When people say we cannot and should not judge things that are clearly discussed in His Word they are, in effect, saying God’s Word is not sufficient on the matter at hand, or perhaps on any matter! That is a grave error. What kind of God would tell us something is wrong in His written Word when He really considers it right or ok? Or, what kind of God would tell us something is good or ok in His written Word when in reality He does not consider it right or ok? Only a very cruel, whimsical, sort of God would mislead the ones He created down the wrong path. Scripture says, “God is light and in Him is no darkness at all.” We can be supremely confident that God will judge all people according to His written, revealed Word. It is the most fair and loving thing He could possibly do.
When we judge with righteous or Godly judgment, we are judging with God’s Word clearly guiding us. With the knowledge we then poses we can help guide others toward the truth. To accept everything at face value and leave people alone in their sins just because they quip “Judge not” is not the most loving thing to do.

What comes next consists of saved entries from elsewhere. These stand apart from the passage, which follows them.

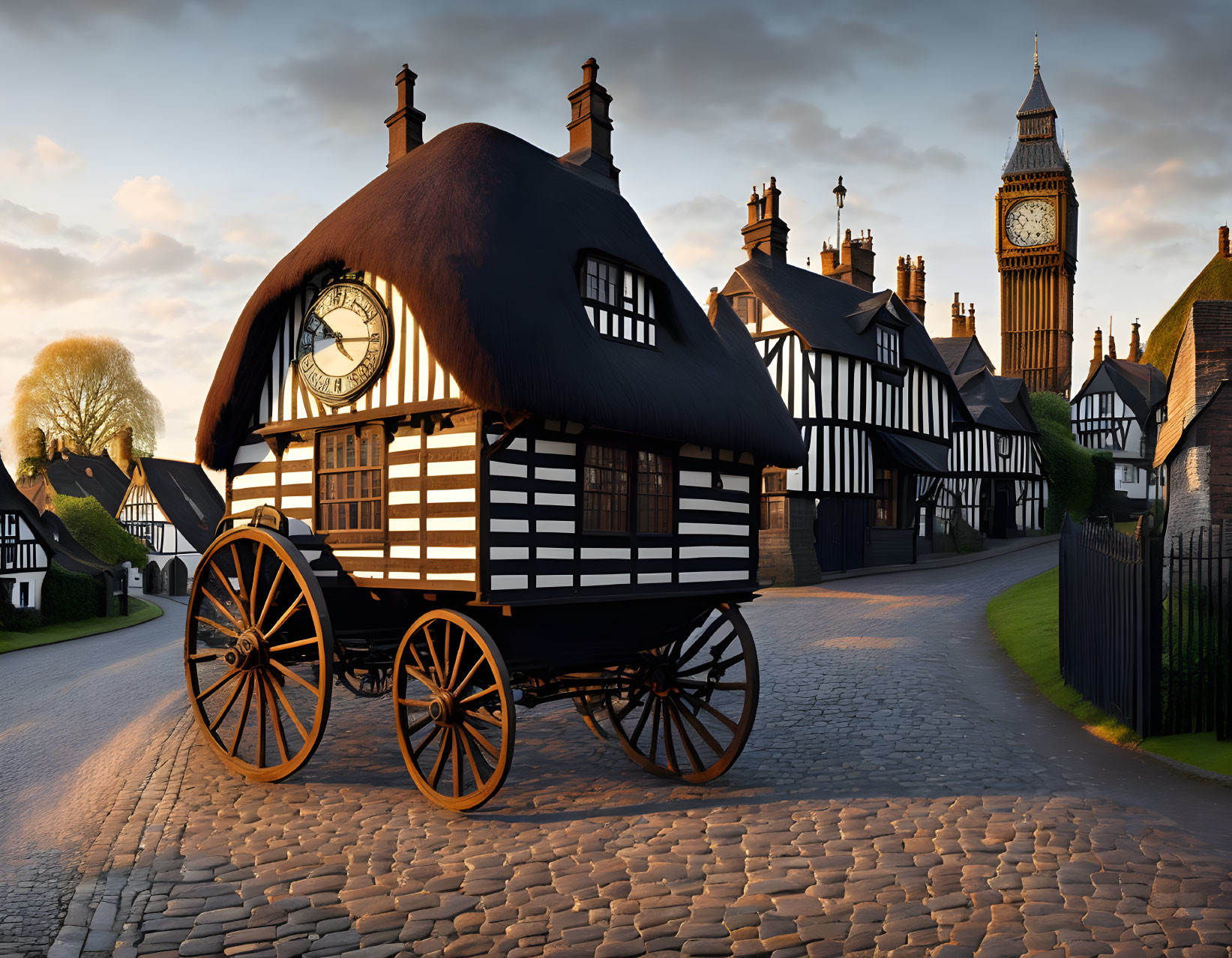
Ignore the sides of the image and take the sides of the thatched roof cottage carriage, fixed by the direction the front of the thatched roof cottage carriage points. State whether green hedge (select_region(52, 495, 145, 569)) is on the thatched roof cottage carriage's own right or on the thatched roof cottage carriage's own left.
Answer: on the thatched roof cottage carriage's own right

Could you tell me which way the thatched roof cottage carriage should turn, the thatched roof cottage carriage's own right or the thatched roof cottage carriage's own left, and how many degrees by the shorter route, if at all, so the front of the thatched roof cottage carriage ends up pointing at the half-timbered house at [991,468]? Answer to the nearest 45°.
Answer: approximately 180°

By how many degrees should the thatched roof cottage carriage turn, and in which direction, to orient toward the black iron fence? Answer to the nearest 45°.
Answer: approximately 135° to its left

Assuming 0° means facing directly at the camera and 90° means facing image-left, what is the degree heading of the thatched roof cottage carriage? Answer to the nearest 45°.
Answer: approximately 45°

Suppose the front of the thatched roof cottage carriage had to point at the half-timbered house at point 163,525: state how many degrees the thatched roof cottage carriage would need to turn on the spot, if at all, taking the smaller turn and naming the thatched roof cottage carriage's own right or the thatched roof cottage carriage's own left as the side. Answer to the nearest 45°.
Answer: approximately 135° to the thatched roof cottage carriage's own right

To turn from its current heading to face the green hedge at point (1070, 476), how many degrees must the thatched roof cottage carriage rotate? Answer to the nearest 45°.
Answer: approximately 180°
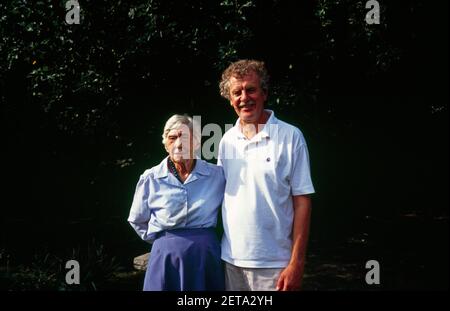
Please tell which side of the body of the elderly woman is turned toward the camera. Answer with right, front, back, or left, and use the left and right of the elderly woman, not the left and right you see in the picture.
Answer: front
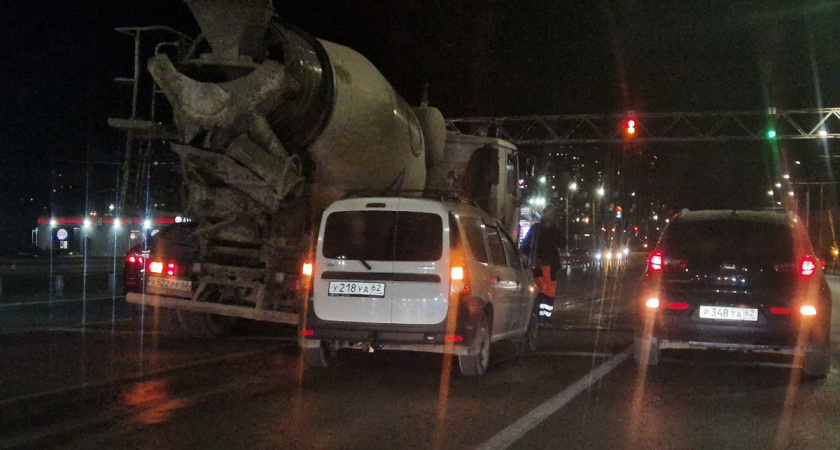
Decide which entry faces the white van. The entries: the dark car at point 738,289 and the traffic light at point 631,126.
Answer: the traffic light

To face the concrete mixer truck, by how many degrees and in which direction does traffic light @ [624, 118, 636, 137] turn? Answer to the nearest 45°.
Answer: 0° — it already faces it

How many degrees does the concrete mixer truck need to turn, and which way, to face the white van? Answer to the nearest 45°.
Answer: approximately 90° to its right

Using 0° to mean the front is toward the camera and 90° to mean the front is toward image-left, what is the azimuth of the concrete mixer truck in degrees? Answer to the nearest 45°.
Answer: approximately 225°

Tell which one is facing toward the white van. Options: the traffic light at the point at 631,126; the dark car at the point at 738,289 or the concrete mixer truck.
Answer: the traffic light

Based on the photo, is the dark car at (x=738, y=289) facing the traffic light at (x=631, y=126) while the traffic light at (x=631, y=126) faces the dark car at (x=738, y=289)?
yes

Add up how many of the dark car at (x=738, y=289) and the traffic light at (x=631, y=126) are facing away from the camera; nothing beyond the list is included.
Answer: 1

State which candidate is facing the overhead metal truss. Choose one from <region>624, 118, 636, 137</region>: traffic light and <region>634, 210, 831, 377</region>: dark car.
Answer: the dark car

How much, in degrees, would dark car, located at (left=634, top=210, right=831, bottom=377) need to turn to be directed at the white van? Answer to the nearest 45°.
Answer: approximately 135° to its left

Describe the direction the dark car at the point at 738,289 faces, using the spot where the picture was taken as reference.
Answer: facing away from the viewer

Jude, in his epistle, warned others to have compassion and save some so as by fire, hating even the garment defiled by the flesh (Jude vs. 22-23) Satan has fooled and is fooling many into thinking their sins are all ok, and further he has fooled many into believing that acceptance of sin and sinful lifestyles are the most loving thing to do; but God’s Word is living and powerful and sharper than any two-edged sword and can cut through everything else finally making its way to the sinful human heart. It is the heart that needs to be changed. Until the heart desires God, everything else it desires will fail to satisfy. As we judge righteously, we need to remember everything begins with the right view of God.